Where automation does work, is when the automation is bespoke to your data personality. This will cater for how data behaves in your organisation and you can truly get to 95%+ accuracy.
To many people bespoke automation may sound expensive, but it is still lower the lost sales numbers.
So the industry pushes, albeit unknowingly, the idea of 80/20 data quality when 95%+ is easily achievable when you connect data to sales lost.
When growth slows down you see many companies improve their marketing as they need to drive more sales, so they get more sophisticated.
One aspect of this sophistication is to improve data quality and making it a priority, so we can have better marketing.
Why wait?
Why wait until growth slows or poor data affects you in some other way that forces you to take action.

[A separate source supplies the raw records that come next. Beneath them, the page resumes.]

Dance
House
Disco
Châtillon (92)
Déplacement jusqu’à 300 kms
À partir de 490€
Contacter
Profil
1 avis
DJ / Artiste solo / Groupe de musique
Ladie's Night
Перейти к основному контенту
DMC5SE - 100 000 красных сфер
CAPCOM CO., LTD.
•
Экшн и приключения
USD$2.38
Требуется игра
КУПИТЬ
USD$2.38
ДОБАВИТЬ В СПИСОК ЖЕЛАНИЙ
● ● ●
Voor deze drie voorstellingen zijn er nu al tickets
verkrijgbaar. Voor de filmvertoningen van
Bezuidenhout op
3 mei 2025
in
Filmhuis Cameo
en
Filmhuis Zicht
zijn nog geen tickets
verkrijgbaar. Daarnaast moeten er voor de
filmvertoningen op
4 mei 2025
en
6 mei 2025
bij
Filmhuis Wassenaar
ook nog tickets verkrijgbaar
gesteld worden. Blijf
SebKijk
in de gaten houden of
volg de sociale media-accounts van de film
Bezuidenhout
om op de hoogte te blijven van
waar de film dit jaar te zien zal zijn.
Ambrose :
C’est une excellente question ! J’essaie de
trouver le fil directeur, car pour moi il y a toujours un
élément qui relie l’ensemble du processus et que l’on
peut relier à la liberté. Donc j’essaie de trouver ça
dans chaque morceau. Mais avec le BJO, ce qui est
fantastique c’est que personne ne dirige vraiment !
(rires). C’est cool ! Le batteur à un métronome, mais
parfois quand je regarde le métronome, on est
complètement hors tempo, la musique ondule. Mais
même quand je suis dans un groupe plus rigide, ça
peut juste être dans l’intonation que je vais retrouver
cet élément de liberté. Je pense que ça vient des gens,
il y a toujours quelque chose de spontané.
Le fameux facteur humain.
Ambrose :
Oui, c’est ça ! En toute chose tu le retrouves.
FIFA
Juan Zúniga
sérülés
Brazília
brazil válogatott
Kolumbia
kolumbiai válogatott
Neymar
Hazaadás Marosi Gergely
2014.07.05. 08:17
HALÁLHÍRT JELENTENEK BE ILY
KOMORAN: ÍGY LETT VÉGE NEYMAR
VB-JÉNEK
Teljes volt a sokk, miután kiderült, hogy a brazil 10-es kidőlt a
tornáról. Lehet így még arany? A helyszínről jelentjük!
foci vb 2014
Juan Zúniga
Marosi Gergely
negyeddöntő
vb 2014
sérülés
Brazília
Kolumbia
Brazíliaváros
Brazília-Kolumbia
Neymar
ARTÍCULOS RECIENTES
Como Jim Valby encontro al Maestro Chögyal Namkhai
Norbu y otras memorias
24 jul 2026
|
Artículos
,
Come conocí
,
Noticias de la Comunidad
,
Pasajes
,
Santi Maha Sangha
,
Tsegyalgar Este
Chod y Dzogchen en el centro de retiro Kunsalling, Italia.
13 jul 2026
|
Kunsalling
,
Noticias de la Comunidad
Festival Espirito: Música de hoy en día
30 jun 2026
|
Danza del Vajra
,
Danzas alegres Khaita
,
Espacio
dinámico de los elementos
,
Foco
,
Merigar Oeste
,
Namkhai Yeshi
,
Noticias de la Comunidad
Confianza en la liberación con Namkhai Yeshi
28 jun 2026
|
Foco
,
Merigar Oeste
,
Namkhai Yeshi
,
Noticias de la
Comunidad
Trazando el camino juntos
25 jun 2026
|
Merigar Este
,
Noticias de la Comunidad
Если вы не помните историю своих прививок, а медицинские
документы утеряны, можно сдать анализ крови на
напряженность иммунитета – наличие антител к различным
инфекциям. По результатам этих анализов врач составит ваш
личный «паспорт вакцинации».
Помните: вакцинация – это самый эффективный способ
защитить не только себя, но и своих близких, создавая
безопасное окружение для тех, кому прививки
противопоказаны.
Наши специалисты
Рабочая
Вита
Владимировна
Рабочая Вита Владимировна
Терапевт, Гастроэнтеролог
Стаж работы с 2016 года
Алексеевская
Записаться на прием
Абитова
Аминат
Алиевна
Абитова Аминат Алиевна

The cost is so much less than what most people imagine it to be. Everyone should make data quality a priority and create data that supports your business.
Whether your business dictates to you to improve your data quality (reactive) or you decide to proactively improve data quality, the time will come to improve at some point.
Better to anticipate this problem than wait for the problem to dictate to you.
In summary, the cost for 95%+ is disproportionately small compared to revenues hence there is no need to wait, waiting just loses sales.